- _Material provided_
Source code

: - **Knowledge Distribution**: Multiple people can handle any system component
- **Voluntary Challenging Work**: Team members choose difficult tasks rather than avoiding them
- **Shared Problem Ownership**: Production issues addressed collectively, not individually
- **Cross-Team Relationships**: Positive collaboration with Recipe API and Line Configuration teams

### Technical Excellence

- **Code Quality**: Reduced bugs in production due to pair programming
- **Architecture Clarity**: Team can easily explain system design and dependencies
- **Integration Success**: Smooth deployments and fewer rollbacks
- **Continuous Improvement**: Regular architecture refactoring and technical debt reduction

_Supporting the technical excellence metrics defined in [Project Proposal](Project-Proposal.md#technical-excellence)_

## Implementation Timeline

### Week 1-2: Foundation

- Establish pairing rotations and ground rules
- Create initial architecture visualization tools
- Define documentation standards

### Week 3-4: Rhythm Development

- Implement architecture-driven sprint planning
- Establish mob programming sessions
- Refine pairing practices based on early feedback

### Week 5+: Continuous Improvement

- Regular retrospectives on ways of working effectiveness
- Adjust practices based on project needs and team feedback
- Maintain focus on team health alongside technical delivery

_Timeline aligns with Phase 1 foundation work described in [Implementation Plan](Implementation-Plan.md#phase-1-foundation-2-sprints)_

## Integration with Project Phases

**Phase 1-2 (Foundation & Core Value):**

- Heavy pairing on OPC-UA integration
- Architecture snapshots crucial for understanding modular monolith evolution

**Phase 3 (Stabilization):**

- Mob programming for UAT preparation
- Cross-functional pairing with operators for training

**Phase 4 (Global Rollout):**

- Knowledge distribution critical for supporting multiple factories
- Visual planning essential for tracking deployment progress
* * *
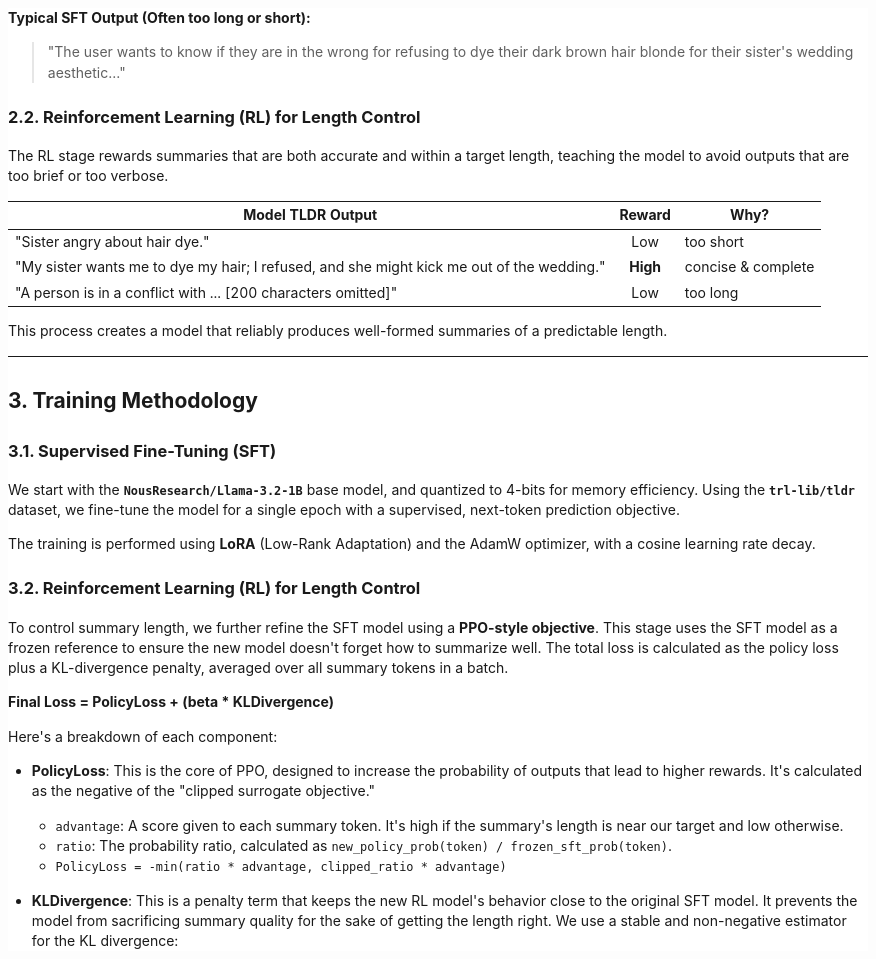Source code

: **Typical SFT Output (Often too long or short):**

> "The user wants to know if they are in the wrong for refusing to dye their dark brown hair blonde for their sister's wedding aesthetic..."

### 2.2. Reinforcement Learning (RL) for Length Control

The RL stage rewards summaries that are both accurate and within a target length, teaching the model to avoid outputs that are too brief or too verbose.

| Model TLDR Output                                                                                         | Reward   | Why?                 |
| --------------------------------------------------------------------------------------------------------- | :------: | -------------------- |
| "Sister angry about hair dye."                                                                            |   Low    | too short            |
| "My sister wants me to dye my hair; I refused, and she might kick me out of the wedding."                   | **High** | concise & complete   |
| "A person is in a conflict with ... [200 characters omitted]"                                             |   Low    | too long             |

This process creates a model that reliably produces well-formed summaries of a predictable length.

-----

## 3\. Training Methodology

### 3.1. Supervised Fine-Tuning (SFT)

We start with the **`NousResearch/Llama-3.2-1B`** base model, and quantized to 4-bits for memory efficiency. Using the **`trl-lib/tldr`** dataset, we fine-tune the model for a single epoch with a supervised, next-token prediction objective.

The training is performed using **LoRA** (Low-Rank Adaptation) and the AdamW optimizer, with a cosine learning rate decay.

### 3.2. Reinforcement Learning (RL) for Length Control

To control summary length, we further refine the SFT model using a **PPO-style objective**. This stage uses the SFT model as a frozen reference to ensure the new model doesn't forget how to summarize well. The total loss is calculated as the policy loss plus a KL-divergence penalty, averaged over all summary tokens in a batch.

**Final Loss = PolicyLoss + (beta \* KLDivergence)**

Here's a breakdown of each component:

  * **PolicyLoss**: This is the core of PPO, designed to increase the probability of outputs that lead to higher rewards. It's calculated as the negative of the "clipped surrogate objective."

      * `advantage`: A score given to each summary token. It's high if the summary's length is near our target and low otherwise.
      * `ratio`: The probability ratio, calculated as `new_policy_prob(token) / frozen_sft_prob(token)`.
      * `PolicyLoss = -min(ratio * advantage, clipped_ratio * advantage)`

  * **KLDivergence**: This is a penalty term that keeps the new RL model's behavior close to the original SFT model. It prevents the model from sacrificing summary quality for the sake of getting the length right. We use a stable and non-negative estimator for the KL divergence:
--
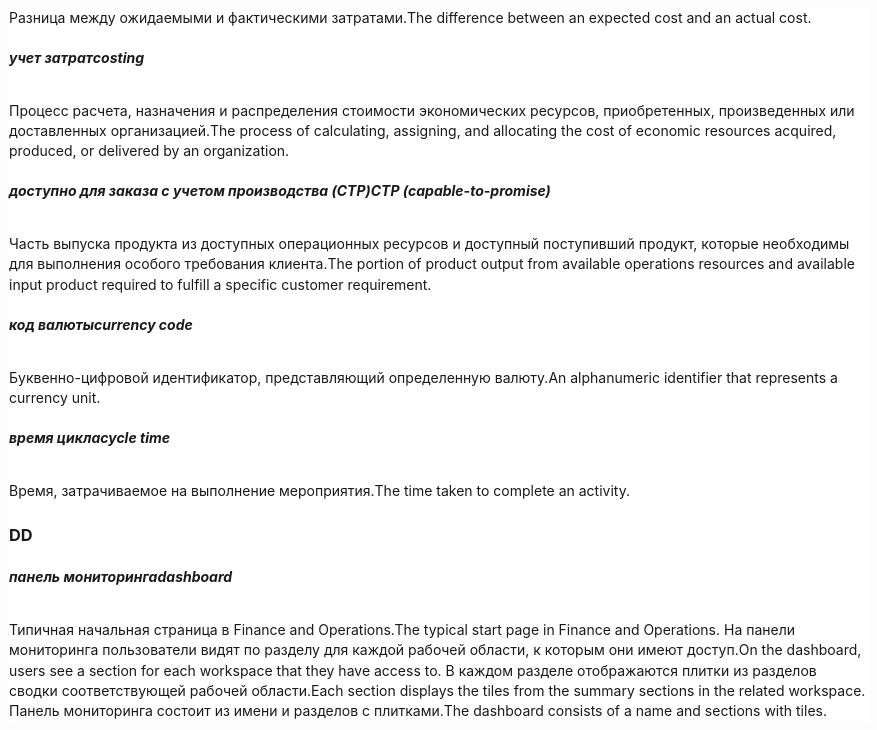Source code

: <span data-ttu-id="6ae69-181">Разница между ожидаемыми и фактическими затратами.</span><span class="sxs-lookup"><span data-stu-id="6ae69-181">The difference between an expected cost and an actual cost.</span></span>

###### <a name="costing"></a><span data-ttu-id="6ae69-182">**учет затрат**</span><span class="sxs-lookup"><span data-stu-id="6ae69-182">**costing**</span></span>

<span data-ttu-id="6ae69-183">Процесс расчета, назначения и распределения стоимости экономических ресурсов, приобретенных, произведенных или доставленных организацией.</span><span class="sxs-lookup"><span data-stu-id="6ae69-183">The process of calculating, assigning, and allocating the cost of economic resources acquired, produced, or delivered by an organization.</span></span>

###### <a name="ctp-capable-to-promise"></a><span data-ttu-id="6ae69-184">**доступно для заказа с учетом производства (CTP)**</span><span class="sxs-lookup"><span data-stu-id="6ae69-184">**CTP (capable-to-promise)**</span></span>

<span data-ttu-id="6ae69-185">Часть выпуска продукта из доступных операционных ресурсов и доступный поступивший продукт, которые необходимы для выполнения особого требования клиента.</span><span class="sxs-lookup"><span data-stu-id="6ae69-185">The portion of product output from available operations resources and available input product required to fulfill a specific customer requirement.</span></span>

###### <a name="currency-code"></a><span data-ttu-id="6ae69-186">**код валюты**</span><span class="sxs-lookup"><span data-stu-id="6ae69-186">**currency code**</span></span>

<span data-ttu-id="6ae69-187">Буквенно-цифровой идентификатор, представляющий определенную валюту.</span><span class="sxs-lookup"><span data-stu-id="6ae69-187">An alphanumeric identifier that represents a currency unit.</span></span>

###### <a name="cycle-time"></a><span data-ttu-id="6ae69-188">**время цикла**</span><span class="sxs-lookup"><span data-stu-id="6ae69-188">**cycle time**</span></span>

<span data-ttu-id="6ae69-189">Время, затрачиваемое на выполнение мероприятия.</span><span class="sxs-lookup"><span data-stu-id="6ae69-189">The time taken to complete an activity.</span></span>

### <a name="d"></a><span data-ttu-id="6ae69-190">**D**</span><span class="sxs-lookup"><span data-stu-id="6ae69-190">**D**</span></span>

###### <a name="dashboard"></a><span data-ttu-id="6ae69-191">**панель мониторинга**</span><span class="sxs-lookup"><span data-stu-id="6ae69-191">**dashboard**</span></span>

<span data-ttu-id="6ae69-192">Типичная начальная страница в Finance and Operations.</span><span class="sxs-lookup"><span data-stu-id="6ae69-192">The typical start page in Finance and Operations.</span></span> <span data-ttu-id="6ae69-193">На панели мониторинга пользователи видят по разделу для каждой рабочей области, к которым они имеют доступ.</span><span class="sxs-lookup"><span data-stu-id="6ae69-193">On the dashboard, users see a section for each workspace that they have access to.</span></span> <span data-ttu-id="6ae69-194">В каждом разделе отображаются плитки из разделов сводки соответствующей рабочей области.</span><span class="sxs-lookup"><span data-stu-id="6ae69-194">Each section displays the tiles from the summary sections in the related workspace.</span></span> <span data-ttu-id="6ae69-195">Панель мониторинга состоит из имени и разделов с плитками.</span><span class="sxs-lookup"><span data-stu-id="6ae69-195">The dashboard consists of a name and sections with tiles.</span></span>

- _Written task_
From the records above, transcribe exactly the run of lines that opens with the line holding "and low otherwise." and closes with the line holding "is a penalty", both included.

- _Your response_
      * `advantage`: A score given to each summary token. It's high if the summary's length is near our target and low otherwise.
      * `ratio`: The probability ratio, calculated as `new_policy_prob(token) / frozen_sft_prob(token)`.
      * `PolicyLoss = -min(ratio * advantage, clipped_ratio * advantage)`

  * **KLDivergence**: This is a penalty term that keeps the new RL model's behavior close to the original SFT model. It prevents the model from sacrificing summary quality for the sake of getting the length right. We use a stable and non-negative estimator for the KL divergence:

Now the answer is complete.